(Bloomberg) -- A rally at the long end of the Treasury curve is stalling as U.S. 30-year yields struggle to break below critical levels ahead of key risk events this week.
Mounting concerns about global trade friction and emerging-market weakness have been driving investors toward the relative safety of Treasuries. The yield has nudged below its 200-day moving average a number of times over the past week, but it still hasn’t closed beneath it since January. On Monday, the rate once again edged below the average -- currently around 2.9683 percent -- before bouncing back above 2.98 percent in New York trading.
The market could also face technical headwinds from a so-called triple bottom, with the yield failing to push below 2.95 percent on three occasions since early April. This holiday-shortened week, which includes a crucial deadline for the U.S. to impose tariffs on Chinese imports, as well as the monthly American jobs report and minutes of the latest Federal Open Market Committee meeting, could prove pivotal in determining whether the rally can get additional steam.

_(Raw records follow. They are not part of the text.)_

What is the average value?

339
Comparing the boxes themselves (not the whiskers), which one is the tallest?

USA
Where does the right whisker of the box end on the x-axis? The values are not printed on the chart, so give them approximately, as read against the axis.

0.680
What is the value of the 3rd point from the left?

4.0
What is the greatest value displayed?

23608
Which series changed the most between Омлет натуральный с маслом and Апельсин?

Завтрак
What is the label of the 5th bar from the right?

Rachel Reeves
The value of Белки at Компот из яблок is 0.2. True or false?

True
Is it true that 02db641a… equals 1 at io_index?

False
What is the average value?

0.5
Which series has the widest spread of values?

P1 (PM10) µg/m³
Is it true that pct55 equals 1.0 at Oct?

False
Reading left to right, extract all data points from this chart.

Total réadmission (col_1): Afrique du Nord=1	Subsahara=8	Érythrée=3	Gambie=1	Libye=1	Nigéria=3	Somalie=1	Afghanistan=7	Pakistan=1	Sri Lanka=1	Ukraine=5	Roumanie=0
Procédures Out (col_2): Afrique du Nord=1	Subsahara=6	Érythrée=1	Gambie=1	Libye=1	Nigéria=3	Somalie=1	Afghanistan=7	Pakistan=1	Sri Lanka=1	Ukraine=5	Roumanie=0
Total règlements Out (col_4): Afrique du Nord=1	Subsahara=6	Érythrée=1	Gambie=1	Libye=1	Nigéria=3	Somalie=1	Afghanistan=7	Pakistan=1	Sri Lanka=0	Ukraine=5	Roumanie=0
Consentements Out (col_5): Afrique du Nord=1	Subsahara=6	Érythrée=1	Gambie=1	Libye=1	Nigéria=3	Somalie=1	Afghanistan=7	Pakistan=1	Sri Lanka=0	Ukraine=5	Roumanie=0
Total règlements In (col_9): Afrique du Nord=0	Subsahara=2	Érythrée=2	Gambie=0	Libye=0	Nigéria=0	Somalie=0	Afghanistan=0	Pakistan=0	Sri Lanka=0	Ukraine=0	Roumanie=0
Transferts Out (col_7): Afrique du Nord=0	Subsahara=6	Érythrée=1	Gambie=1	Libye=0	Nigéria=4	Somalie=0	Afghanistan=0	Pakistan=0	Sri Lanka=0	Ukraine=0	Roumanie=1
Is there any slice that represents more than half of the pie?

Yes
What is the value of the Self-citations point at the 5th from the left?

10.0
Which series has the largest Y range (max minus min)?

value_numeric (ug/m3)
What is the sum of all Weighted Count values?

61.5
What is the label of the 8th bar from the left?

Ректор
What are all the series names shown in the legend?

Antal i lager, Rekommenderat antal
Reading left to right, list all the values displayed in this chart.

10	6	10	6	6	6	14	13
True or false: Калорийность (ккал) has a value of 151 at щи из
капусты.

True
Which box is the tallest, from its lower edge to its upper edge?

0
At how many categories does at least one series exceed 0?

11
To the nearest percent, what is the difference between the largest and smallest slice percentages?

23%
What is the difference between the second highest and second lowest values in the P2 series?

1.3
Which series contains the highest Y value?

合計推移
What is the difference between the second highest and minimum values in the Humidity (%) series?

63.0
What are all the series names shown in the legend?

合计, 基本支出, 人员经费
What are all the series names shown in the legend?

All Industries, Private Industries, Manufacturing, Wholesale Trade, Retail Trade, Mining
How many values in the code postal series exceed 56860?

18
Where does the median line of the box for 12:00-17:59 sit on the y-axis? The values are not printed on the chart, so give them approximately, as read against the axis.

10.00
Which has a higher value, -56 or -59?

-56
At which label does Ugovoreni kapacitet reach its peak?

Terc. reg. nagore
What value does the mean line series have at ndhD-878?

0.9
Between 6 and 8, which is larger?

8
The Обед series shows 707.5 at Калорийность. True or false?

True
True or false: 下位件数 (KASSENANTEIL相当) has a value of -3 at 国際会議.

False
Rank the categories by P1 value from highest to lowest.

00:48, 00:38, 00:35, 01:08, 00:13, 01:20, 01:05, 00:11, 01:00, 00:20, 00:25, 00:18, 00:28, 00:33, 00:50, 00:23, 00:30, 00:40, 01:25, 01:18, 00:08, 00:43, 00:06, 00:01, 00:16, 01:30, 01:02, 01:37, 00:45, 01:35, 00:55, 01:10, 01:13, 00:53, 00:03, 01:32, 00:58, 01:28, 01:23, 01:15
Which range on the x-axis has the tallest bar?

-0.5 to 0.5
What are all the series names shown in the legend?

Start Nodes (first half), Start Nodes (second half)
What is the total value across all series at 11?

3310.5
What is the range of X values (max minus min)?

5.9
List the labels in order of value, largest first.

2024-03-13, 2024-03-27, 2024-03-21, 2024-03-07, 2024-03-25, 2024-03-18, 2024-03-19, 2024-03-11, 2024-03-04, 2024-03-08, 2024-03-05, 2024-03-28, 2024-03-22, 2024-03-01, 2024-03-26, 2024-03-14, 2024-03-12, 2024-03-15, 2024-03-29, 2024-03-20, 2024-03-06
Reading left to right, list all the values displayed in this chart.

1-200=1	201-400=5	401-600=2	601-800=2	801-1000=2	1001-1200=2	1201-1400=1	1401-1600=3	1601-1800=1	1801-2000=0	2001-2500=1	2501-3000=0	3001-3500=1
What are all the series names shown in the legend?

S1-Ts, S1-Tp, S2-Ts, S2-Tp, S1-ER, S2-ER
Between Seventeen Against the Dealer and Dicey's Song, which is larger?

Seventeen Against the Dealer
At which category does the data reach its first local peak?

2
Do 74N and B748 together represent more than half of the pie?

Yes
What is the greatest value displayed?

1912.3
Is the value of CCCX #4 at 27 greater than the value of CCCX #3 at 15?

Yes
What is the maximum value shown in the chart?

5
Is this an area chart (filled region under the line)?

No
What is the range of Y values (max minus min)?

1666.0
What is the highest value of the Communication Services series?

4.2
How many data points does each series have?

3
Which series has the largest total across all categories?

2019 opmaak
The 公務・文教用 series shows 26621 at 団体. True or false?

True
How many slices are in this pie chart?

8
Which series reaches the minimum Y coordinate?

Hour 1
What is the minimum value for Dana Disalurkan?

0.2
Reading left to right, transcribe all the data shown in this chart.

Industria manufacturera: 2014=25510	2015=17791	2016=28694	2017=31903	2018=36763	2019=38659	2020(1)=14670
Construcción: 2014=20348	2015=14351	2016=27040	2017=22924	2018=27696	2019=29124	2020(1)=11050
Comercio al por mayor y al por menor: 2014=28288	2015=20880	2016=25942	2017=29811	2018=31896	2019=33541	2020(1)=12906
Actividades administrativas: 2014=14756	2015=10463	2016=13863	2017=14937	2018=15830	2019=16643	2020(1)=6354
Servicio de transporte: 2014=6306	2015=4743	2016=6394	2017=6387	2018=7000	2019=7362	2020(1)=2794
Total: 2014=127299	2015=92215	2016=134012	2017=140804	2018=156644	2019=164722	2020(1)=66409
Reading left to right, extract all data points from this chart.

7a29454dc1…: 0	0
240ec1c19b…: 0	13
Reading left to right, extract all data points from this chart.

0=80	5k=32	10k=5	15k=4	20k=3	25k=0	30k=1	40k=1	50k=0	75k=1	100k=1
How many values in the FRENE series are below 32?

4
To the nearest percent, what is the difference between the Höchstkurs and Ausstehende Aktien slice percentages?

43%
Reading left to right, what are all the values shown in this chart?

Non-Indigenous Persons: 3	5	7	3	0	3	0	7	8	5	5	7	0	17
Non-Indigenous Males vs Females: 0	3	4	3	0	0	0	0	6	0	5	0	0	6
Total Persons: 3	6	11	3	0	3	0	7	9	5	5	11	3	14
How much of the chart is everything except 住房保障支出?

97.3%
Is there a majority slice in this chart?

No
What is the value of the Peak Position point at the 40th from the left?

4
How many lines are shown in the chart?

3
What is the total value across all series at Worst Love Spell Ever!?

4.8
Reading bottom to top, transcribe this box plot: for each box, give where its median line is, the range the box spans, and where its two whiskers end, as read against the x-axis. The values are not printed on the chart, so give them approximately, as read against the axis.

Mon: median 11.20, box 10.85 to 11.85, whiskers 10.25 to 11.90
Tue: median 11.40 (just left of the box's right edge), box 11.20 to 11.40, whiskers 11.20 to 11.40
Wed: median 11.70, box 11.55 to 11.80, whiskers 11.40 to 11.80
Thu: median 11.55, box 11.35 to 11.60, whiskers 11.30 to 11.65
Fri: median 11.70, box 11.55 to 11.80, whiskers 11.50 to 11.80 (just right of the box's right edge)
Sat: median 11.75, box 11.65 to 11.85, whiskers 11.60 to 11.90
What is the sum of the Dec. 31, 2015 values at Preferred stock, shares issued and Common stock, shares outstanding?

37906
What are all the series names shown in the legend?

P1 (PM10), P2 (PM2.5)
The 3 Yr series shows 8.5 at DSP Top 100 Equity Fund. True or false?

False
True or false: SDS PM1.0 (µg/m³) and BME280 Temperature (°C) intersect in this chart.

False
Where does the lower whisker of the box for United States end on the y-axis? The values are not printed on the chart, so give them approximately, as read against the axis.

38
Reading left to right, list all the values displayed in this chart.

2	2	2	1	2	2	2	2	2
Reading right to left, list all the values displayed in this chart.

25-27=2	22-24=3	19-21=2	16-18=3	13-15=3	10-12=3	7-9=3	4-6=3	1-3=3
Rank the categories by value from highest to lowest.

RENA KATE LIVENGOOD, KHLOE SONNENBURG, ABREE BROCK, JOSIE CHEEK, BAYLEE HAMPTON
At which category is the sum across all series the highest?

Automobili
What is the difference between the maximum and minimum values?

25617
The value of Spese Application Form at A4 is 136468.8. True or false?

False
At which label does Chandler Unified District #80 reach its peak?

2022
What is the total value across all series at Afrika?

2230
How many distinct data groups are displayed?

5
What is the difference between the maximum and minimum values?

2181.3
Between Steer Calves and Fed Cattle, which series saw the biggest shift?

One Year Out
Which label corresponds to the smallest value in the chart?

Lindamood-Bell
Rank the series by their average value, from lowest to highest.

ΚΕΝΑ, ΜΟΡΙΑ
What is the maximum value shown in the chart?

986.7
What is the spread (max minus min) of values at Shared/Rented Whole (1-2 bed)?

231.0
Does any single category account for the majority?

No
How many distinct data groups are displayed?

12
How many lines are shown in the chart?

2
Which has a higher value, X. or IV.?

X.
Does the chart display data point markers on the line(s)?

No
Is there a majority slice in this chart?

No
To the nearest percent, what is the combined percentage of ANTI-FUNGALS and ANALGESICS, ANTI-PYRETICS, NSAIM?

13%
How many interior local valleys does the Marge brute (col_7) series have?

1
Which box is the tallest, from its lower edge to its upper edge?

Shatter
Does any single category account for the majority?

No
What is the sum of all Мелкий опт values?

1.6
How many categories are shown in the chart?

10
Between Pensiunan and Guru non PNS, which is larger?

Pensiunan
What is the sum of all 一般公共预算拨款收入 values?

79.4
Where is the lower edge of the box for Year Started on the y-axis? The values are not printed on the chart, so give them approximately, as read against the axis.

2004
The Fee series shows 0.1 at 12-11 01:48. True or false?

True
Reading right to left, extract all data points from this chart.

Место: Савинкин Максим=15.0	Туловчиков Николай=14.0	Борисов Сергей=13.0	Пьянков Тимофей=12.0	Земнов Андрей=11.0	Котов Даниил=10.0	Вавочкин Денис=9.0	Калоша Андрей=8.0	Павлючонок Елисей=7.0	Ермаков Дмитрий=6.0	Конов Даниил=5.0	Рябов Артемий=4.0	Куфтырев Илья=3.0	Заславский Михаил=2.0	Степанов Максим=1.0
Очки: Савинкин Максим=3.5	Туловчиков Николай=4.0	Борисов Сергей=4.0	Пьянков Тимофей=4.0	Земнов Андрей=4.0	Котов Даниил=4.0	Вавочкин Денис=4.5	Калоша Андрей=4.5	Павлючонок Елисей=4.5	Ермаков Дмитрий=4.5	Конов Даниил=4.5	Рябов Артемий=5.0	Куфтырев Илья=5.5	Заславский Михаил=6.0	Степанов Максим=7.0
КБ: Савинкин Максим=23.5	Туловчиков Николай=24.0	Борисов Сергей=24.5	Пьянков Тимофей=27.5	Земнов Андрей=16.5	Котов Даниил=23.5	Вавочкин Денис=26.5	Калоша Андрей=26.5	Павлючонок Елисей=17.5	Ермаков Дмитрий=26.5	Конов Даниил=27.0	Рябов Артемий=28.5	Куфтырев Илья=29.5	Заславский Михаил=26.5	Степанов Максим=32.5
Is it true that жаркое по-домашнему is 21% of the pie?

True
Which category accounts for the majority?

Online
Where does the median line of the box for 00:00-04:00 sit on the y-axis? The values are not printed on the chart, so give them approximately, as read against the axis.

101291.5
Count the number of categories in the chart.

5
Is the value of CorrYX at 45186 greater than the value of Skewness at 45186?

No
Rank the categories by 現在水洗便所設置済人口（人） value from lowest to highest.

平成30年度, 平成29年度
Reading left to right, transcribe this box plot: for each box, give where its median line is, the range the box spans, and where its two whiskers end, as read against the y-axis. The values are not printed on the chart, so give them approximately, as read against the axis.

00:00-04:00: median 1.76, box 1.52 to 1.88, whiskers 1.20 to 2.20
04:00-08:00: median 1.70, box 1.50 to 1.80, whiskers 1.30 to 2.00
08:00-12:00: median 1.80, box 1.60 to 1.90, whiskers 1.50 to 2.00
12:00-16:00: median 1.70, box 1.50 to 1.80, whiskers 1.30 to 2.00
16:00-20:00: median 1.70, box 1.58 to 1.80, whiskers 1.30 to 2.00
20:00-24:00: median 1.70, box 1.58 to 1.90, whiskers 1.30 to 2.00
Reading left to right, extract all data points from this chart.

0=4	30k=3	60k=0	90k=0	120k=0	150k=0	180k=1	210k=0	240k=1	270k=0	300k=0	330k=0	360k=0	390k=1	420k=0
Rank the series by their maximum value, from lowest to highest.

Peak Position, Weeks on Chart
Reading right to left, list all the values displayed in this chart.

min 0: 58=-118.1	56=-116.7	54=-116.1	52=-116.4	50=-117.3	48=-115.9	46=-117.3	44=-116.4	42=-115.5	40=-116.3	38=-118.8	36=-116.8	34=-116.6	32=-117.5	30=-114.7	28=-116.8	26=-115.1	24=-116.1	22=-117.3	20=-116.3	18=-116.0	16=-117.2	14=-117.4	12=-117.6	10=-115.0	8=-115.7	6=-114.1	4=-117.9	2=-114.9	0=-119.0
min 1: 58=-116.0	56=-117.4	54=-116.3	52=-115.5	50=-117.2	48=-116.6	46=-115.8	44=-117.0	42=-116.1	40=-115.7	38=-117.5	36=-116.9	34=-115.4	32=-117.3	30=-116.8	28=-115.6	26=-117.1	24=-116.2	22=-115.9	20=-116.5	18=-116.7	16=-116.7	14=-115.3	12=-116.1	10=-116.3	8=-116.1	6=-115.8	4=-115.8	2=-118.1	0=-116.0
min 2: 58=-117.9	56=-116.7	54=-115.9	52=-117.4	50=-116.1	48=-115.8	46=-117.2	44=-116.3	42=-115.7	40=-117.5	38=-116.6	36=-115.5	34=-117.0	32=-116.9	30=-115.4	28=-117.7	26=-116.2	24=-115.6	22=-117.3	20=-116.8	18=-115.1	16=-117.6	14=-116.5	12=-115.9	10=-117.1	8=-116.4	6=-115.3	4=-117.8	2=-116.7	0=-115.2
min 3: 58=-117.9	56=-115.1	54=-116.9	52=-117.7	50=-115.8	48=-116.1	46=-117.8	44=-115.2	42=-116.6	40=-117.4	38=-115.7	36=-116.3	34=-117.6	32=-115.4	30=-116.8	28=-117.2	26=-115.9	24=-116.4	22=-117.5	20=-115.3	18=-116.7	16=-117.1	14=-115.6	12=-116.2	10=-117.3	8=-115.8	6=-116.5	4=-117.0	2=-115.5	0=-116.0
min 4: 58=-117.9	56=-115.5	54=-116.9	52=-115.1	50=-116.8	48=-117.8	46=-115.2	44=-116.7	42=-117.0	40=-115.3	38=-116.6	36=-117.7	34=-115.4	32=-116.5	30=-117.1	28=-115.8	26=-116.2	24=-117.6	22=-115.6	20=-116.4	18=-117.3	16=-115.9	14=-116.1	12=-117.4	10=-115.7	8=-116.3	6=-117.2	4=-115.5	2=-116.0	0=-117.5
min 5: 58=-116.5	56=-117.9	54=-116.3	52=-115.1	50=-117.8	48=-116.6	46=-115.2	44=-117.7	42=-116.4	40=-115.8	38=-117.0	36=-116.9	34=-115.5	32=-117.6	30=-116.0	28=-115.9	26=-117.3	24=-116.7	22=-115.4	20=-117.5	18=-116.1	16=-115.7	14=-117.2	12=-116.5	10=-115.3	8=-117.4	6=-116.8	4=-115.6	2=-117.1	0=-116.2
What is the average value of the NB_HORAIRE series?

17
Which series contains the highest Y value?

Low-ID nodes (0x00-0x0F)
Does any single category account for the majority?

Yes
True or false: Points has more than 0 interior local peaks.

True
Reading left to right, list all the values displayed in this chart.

“Combining trade tensions, flagging data, EM struggles, hints of a European twist, and volatility in global equities, it’s challenging to imagine the Treasury markets will drift sideways for very long,” BMO Capital Markets strategist Ian Lyngen wrote in a note Monday. “With this backdrop of risk-off drivers, we’re not particularly surprised to see 30-year yields flirting with several important technical levels.”
The move so far already represents a notable turnaround from mid-May, when long-bond yields rose to a three-year high of 3.2612 percent amid rising inflation expectations and building concern over swelling U.S. debt issuance. The maturity has since rallied, with the yield falling in five of the past six weeks.